A similar picture of liberalization of substantive abortion law that is not accompanied by concrete implementation also obtains at the African regional level. In 2003, liberalization of abortion law in the region received a significant boost under the human rights system of the African Charter on Human and Peoples’ Rights (African Charter) [21], when the African Union adopted the Protocol to the African Charter on Human and Peoples’ Rights on the Rights of Women in Africa (Women’s Protocol) [22]. The Women’s Protocol became the first international treaty ever to expressly recognize a right to abortion. Article 14(2) (c) of the Women’s Protocol recognizes not just a threat to the life of the pregnant woman as a ground for abortion. Though it falls short of recognizing socioeconomic grounds and mere request as grounds for abortion, the Protocol also recognizes a mere threat to the health of the pregnant woman, threat to the life of the fetus, rape, incest, and sexual assault as alternative grounds for abortion. As a ground for abortion, threat to the health of the pregnant woman can be particularly enabling when health is understood in a holistic sense as envisaged by the Constitution of the WHO.
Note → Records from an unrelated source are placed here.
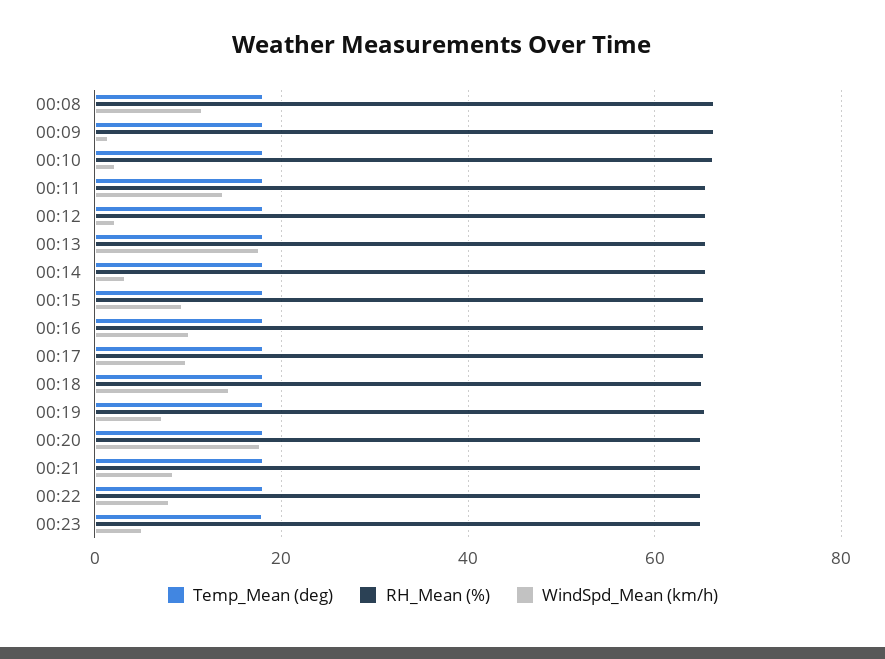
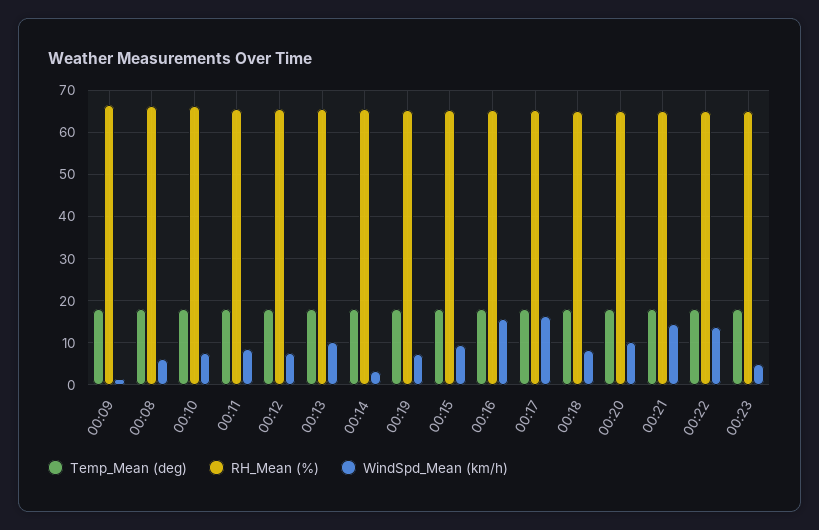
  {
    "Temp_Mean (deg)": {
      "00:08": 18,
      "00:09": 18,
      "00:10": 18,
      "00:11": 18,
      "00:12": 18,
      "00:13": 18,
      "00:14": 18,
      "00:15": 18,
      "00:16": 18,
      "00:17": 18,
      "00:18": 18,
      "00:19": 18,
      "00:20": 18,
      "00:21": 18,
      "00:22": 18,
      "00:23": 18
    },
    "RH_Mean (%)": {
      "00:08": 66,
      "00:09": 66,
      "00:10": 66,
      "00:11": 66,
      "00:12": 66,
      "00:13": 66,
      "00:14": 66,
      "00:15": 66,
      "00:16": 66,
      "00:17": 66,
      "00:18": 66,
      "00:19": 66,
      "00:20": 66,
      "00:21": 66,
      "00:22": 66,
      "00:23": 66
    },
    "WindSpd_Mean (km/h)": {
-     "00:08": 12,
+     "00:08": 6,
      "00:09": 2,
-     "00:10": 2,
+     "00:10": 8,
-     "00:11": 14,
+     "00:11": 8,
-     "00:12": 2,
+     "00:12": 8,
-     "00:13": 18,
+     "00:13": 10,
      "00:14": 4,
      "00:15": 10,
-     "00:16": 10,
+     "00:16": 16,
-     "00:17": 10,
+     "00:17": 16,
-     "00:18": 14,
+     "00:18": 8,
      "00:19": 8,
-     "00:20": 18,
+     "00:20": 10,
-     "00:21": 8,
+     "00:21": 14,
-     "00:22": 8,
+     "00:22": 14,
      "00:23": 6
    }
  }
Article 14 of the Women’s Protocol frames abortion as part of the states’ duties to respect, protect, and fulfill sexual and reproductive health. Though the Protocol has a capacity to effect a paradigm shift in the regulation of abortion by supplanting the historical crime and punishment model with a reproductive health model that priorities the health and human rights of women [23], its abortion provisions have remained largely unoperationalized, even in ratifying countries. The main adjudicatory organs of the African Charter system, namely the African Commission on Human and Peoples’ Rights (African Commission) and the African Court on Human and Peoples’ Rights (African Court) have, thus far, not played an active role in giving life to the Protocol’s abortion provisions. Despite unsafe abortion being evidently a persistent and significant contributor toward maternal mortality, in Sub-Saharan Africa especially, the African Commission, which has a mandate to promote and protect human rights under the African Charter-based treaties, and the African Court [24], which has both contentious and advisory jurisdiction in respect of the African Charter instruments including the Women’s Protocol, have yet to issue guidance on the interpretation and application of the Protocol’s abortion provisions.

Under the African Charter system, the task of promoting the implementation of the abortion provisions of the Protocol, and of domestic abortions laws more generally, need not be left to the African Commission and the African Court. The office of Special Rapporteur on the Rights of Women in Africa, which was created by the African Commission to assist the Commission in the promotion and protection of the rights of women [25], is well placed to play a critical and interventionist role. It can guide the Commission to engage more pointedly with African governments in the sphere of sexual and reproductive health, including promoting awareness about the duty of the state to implement its own abortion laws, and ensuring that reports that are submitted to the Commission, to report on state compliance with treaty obligations, also address the steps taken by the state to implement its own abortions laws.